Edited by Todd Pruzan, and titled The Clumsiest People in Europe: Mrs. Mortimer’s Bad-Tempered Guide to the Victorian World, this book has the attraction of a multi-car pile up. You keep reading in horrified fascination as Mrs. Mortimer can’t find one nice thing to say about anyone. Abroad is populated entirely by dirty, shiftless, lazy, useless foreigners, most of whom are Catholics (which explains a lot). A town may look pretty as you approach it by sea, but when you get there it has mean narrow dirty streets, and so on. It’s funny but at the same time it makes you cringe.
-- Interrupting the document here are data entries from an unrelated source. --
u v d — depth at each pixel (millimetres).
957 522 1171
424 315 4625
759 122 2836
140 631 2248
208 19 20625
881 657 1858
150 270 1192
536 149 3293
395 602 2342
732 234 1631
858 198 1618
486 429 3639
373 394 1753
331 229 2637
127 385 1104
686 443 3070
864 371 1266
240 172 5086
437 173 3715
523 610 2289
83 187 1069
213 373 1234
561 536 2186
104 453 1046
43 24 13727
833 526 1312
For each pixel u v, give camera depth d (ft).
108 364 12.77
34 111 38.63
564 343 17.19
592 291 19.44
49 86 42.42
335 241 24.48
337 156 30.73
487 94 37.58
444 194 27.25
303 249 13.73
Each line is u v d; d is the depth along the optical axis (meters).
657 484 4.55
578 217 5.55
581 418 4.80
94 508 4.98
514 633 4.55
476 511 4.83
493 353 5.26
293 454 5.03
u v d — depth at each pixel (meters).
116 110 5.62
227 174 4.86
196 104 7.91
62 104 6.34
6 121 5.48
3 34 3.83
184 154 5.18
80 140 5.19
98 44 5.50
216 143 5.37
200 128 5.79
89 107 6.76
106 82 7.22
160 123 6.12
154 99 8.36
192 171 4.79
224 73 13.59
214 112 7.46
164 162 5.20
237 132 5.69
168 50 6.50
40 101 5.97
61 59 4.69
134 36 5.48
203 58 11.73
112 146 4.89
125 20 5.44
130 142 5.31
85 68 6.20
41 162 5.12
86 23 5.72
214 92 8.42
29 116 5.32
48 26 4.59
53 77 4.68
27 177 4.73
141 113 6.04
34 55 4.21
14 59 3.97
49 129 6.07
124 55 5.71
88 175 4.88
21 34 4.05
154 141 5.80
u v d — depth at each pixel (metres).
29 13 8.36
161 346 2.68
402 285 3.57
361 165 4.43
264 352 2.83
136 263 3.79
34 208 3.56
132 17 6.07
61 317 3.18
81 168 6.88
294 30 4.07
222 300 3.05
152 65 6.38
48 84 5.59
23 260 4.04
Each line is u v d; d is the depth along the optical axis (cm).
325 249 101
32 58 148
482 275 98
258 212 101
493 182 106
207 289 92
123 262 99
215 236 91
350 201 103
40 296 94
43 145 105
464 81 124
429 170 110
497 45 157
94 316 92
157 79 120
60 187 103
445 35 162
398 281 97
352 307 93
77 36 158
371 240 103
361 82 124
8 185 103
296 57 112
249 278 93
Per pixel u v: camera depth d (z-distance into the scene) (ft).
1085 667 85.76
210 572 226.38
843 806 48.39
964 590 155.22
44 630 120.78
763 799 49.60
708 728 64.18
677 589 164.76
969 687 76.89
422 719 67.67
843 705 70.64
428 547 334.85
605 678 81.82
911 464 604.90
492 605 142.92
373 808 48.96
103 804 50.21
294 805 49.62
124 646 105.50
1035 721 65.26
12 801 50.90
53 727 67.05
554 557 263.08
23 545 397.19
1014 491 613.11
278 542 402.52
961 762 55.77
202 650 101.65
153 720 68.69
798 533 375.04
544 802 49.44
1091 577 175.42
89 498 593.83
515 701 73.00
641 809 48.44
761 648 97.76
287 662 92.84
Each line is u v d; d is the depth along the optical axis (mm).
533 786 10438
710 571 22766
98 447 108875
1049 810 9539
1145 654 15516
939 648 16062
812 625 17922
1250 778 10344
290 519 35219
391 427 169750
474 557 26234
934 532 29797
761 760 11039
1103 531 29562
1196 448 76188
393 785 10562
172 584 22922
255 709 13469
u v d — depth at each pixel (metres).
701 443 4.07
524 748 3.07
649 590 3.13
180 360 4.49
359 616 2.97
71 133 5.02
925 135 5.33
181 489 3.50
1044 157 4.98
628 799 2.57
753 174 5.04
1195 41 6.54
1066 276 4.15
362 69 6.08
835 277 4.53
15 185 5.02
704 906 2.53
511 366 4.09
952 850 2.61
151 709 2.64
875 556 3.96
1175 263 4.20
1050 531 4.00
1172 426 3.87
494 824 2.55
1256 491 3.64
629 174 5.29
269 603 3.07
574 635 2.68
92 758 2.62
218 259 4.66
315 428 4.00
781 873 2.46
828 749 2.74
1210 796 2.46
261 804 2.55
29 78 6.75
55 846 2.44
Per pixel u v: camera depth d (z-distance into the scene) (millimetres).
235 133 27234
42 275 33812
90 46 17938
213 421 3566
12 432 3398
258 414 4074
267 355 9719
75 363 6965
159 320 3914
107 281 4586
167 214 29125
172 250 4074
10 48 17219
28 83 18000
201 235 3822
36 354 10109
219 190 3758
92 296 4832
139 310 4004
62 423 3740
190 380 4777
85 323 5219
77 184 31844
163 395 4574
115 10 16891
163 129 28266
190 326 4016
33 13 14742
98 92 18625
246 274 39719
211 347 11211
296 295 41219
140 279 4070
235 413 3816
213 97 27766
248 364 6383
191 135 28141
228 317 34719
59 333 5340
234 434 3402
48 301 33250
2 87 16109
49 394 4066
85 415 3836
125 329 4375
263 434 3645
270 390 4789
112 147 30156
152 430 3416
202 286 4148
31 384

Mrs. Mortimer went abroad twice in her life–once, in fact, when she was a teenager in the late Regency to France (where they like being smart but are not very clean) and Belgium (not much to say because it is so like the countries on either side)–and that was obviously enough. After that she read widely.

Talking of which, I’m about to leave soon for the airport for my very short trip to England to visit my aged father who is not a tree–and I’m taking two books, Pamela by Richardson and my buddy Esri Rose’s Bound To Love Her, a funny book about elves in Boulder–fairly typical for my travel reading, a weighty tome and something fun. I’ll report back on all.

Update: arrived safely, gawd I’m jetlagged.